+++ Reading passage +++

Tuesday, August 16, 2011

world economic crisis and energy economics

Important as it is, energy is probably less than half of what we would need to get right
for an optimal recovery from the world economic crisis. But energy economics has some important
things to tell us about the other half, too.

There has been a kind of interesting debate about world economic recovery in the Financial Times (FT) today and yesterday.
Yesterday, Clive Crooke, their most visible regular op-ed writer, bemoaned the lack of real economic leadership in the world,
which keeps us from doing more than just muddle through. (I wonder whether the President's new jobs proposal is motivated in part by such feelings?)
Today, there was a kind of dual response. Lagarde, the new head of the IMF, agreed that we really can do better if we do not give in to despair
and false beliefs that we cannot do a whole lot better. Someone else basically disagreed, and said we do not need strong military type leaders like
Churchill (or Napoleon or HItler?) in the face of big economic challenges.

Comparing where we are with where we could be... (much worse or much better)...

where we are basically feels like a kind of stable balance of forces. It feels a bit like those general equilibrium models in economics
where, for all the fluctuations, things basically settle down to a certain kind of state. That kind of feeling may be limiting people's
energy in trying to find another way.

But general equilibrium models can be misleading at times. There is a kind of shocking reality that
the economics textbooks don't talk about much. (At least, I never saw mention of it across many courses in economics at Harvard.)
There are wonderful theorems about unique general equilibrium across space and time, finding an optimal trajectory
from the present to the future, when economic actors all see that path. But all those wonderful theorems depend
on certain assumptions about the parameters in the models. The real world simply does not scrupulously make
those parameters live within the assumed ranges. And our theoretical training does not always prepare people for
how to live in a world where some of the parameters are 'way out of bounds.

It may well be that we are in a global situation right now where there are three relatively stable
locally inescapable solutions to the future path, the general equilibrium across space and time
for actors who have reasonable foresight -- today's muddling through, Great Depression II,
and "return to normalcy." (As in the Clinton Camelot era?).

+++

Written task:
Could you continue the piece on the world economic crisis and energy economics, starting after its final sentence?

+++ Supplied material +++

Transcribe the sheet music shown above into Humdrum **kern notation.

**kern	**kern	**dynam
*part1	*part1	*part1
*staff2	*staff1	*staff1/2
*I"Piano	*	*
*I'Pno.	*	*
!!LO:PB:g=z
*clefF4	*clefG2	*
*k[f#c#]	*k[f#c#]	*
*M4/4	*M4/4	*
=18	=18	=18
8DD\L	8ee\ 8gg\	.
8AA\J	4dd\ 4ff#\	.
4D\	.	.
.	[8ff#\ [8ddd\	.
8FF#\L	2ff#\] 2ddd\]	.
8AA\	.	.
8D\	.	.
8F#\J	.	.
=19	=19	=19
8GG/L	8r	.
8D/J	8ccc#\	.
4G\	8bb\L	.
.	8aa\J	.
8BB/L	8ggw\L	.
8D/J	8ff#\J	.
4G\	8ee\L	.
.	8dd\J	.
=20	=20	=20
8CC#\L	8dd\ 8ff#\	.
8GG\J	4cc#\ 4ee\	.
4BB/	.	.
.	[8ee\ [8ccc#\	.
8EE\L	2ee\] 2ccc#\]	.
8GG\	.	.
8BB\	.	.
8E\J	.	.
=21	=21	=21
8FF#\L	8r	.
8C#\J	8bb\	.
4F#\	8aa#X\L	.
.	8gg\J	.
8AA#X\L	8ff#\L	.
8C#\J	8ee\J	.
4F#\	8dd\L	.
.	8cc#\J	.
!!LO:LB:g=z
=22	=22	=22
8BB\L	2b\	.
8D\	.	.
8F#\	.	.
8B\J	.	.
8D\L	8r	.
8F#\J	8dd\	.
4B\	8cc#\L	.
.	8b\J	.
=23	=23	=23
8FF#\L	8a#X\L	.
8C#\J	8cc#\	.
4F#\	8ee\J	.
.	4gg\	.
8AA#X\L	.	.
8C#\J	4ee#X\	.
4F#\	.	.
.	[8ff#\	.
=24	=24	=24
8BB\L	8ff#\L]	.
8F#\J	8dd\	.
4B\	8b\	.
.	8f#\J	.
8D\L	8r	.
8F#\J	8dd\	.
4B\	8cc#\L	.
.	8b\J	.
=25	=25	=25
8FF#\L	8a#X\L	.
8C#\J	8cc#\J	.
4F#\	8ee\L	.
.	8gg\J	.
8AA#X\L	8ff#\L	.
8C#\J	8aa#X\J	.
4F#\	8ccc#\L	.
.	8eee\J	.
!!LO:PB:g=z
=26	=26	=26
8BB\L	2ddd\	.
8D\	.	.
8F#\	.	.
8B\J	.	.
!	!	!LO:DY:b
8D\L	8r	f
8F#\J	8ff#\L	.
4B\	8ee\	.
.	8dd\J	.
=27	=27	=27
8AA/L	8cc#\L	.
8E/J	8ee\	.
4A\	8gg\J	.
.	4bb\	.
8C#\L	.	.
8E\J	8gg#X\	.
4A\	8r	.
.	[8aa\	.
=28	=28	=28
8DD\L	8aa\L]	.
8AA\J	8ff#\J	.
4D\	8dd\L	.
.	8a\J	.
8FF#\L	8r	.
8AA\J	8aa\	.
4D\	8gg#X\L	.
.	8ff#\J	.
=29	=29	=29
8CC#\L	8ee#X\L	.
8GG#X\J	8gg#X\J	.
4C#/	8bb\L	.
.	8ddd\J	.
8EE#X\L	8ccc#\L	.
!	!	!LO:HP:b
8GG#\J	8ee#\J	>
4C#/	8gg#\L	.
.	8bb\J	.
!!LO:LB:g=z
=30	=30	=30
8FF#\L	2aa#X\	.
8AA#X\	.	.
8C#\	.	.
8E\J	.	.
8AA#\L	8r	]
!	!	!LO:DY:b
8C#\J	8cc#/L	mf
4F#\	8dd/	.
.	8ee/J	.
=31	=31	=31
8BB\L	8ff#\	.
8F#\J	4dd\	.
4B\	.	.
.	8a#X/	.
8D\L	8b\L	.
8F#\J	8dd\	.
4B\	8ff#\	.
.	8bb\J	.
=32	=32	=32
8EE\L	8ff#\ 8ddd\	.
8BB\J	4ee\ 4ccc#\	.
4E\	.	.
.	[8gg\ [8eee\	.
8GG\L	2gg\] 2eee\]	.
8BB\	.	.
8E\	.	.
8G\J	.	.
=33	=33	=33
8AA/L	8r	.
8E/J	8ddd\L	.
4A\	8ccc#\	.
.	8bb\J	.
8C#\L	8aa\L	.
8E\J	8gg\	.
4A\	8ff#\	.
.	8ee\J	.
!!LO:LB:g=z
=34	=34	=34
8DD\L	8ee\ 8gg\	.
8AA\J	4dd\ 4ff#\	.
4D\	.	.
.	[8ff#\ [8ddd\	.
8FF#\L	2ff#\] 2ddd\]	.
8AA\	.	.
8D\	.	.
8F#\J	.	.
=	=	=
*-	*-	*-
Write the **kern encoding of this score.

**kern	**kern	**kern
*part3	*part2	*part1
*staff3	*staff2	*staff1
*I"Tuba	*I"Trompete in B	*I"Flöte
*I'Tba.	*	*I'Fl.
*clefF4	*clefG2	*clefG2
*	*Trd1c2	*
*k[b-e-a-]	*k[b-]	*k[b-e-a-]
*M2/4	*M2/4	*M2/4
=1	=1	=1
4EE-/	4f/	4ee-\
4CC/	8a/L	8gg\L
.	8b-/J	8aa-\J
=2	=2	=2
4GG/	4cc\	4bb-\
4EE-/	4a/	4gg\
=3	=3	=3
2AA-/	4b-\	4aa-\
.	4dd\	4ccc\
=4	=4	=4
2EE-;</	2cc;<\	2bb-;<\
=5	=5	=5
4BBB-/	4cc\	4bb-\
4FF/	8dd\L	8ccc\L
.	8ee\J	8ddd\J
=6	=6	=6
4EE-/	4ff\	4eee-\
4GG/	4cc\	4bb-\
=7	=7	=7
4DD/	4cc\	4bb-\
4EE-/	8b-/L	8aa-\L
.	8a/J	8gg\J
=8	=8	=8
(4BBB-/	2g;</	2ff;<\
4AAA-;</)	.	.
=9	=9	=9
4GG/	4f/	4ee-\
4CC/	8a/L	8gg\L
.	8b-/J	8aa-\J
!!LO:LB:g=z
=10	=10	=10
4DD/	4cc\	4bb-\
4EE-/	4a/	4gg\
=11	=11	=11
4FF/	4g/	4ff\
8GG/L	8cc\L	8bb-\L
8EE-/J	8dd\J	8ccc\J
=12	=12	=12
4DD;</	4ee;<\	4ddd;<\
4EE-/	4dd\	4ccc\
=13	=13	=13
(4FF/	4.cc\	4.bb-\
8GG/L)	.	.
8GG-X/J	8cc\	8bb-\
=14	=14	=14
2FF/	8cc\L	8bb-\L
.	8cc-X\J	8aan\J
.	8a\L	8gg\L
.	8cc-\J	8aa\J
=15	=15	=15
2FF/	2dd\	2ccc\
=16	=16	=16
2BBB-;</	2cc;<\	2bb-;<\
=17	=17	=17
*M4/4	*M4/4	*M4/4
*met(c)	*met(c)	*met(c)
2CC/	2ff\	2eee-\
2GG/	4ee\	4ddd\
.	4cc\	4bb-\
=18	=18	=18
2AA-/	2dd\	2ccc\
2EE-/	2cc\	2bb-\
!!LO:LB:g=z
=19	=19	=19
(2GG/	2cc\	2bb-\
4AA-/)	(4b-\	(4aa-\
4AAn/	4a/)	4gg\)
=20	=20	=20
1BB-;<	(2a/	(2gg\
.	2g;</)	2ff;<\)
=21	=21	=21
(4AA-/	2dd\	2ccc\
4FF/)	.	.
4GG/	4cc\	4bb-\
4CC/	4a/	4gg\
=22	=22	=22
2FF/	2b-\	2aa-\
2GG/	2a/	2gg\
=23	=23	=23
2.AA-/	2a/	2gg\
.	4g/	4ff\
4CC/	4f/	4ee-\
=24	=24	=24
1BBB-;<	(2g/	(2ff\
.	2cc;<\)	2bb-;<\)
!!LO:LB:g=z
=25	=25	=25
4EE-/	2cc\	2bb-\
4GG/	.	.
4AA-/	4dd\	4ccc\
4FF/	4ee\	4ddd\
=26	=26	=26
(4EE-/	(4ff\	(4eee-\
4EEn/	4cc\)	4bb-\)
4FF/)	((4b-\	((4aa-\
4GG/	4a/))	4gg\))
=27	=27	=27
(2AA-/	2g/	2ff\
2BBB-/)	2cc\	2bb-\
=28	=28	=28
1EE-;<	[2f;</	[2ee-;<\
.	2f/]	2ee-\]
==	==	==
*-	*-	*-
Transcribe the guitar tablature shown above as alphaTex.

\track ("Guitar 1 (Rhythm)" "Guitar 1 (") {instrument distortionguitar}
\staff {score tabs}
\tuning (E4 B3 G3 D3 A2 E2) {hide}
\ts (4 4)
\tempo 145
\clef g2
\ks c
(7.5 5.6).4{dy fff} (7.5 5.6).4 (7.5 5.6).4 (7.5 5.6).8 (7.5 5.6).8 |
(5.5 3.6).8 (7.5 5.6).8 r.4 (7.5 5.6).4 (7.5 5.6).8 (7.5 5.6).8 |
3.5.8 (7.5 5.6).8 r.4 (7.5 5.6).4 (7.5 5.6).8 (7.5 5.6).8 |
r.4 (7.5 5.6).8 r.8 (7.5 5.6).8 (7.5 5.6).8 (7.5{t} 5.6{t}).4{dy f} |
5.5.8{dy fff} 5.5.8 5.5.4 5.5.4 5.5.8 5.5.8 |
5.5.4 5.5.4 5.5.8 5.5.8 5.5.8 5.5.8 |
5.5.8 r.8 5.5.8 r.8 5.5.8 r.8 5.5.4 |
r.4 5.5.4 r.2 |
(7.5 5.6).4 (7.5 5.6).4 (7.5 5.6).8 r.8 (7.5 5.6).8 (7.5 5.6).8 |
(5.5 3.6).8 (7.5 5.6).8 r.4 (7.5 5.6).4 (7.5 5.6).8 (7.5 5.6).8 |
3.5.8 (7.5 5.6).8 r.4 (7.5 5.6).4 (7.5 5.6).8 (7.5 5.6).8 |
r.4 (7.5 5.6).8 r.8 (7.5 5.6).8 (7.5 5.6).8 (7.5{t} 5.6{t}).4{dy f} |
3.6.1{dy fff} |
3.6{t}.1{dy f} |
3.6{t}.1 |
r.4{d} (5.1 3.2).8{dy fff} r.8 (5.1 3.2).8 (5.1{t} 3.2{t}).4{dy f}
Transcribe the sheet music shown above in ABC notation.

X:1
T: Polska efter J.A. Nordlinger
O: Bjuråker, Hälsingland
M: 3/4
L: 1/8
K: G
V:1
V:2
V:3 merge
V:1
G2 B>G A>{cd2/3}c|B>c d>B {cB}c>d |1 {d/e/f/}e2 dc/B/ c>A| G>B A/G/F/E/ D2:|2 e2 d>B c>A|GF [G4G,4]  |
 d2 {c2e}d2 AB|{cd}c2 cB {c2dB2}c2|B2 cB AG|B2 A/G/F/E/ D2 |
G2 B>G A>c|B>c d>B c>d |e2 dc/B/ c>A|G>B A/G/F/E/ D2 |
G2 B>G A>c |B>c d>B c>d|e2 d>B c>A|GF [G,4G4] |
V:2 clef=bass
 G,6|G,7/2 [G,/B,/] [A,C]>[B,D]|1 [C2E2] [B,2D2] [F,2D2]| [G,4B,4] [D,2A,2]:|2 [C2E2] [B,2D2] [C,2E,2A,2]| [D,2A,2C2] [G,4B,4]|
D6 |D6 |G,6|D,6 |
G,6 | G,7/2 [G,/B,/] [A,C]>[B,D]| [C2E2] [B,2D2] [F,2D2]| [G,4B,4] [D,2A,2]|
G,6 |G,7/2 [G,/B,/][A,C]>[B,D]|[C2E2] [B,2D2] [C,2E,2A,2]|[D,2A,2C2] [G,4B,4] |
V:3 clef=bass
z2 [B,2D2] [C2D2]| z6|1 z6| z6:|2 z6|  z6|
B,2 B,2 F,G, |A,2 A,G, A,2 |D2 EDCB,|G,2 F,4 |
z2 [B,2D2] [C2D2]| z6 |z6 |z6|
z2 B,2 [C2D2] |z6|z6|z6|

+++

Result of this exercise:
Two experiences in energy economics may give a few clues about how this works.

First, in my first tenured job long ago, at DOE, I led a couple of efforts to evaluate the issues of existence and uniqueness of solutions to the
Long-Term Energy Analysis Program (LEAP), a true General Equilibrium Model which was used to generate the long-term forecasts included
in the Annual Energy Outlook. (It was actually a lot more advanced in many ways than the "new" NEMS model,
which is basically just a rerun of the old MEMS model, which tried to use linear representations of the economy.)
I was able to prove existence and uniqueness UNDER CERTAIN ASSUMPTIONS (as in an ancient EIA publication still somewhere
in the DOE documents database), but for the general case, a team at Oak Ridge working under me did find realistic counterexamples.
I was reminded of this yesterday, when I needed to find a citation; I hope their later journal paper does justice to this:

C. R. Weisbin, R. W. Peelle and R. G. Alsmiller, Jr., An assessment of The Long-Term Energy Analysis Program used for the EIA 1978 report to Congress,Energy Volume 7, Issue 2, February 1982, Pages 155-170

Second, and stronger, I later had occasion to work with Dale Jorgensen's famous macroeconomic model of the US economy,
which brought in more microeconomic concepts of general equilibrium that you can find in most of the more ad hoc, heuristic (and politically tuned)
macroeconomic models from the most profitable vendors of models. The model was famous for "KLEM" -- for paying real attention to the role of energy inputs (E)
in affecting the economy. We initially hoped that his rigorous approach to predicting industrial energy demand, as a demand derived from
production and profit maximization in industry, would do better than some of the ad hoc heuristic approaches used before then.
But my experience with that model was painful and shocking, not only for me but for Jorgenson. In reasonable backcasts,
it had something like 50% error in predicting variations in industrial energy demand. There was no reasonable way out.
The model had REQUIRED elasticities of demand of -1 or more -- HIGHLY ELASTIC demand -- as required by the general equilibrium
assumptions. Those assumptions were grossly violated. There was an "adjusted R-square " of about 99%, which was basically saying that he did the best he could WITHIN THE LIMITS of this assumption.

These are hints, not a new paradigm or model. They hint that inelasticity of demand has a lot to do with the multiple solution situation we are in.
In fact, inelasticity of supply AND demand in the oil market has a lot to do with the volatile and dangerous state of the world economy
for the coming decades. A key benefit of global sustainable energy systems would be more elasticity on the supply side.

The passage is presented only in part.